BEGIN DATASET EXCERPTS

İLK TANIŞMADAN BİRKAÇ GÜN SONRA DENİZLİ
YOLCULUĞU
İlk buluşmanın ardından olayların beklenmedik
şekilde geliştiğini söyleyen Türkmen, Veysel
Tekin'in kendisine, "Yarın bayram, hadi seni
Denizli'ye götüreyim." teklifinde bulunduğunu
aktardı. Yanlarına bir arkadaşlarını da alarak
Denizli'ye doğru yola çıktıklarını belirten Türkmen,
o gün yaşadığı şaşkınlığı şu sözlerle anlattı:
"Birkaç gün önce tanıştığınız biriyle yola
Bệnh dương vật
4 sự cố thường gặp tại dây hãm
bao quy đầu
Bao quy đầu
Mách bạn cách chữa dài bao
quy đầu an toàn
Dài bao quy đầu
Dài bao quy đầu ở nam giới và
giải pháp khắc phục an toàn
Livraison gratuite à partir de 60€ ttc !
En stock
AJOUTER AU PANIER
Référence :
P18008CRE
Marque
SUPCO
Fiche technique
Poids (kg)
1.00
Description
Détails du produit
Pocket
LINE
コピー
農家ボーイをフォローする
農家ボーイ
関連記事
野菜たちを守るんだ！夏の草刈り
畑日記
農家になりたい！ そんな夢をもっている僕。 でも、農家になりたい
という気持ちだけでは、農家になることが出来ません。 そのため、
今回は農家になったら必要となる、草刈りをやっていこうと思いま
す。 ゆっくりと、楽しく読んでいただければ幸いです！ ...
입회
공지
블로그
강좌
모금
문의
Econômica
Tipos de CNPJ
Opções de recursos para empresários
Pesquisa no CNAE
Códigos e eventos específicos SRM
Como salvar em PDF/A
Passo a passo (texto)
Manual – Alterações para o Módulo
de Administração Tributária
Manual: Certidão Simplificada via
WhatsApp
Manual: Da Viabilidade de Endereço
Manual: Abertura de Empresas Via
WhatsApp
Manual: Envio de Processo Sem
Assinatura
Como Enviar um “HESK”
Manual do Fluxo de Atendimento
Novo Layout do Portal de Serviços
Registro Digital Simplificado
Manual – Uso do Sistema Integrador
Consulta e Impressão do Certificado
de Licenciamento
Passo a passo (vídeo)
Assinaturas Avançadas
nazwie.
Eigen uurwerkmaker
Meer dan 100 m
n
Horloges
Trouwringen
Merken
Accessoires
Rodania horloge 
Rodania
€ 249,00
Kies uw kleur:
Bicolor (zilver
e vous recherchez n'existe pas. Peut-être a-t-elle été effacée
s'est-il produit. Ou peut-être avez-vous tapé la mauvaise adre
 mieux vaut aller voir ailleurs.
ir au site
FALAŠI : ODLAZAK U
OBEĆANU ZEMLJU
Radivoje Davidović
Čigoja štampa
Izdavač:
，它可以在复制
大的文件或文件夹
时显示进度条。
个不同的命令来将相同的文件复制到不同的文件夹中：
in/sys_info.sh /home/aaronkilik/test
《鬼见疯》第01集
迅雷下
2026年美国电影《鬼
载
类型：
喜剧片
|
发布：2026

END DATASET EXCERPTS

Your answer is a single number: the count of lines in the records holding the string "Passo".

● **SOLUTION FOR THIS TASK**
2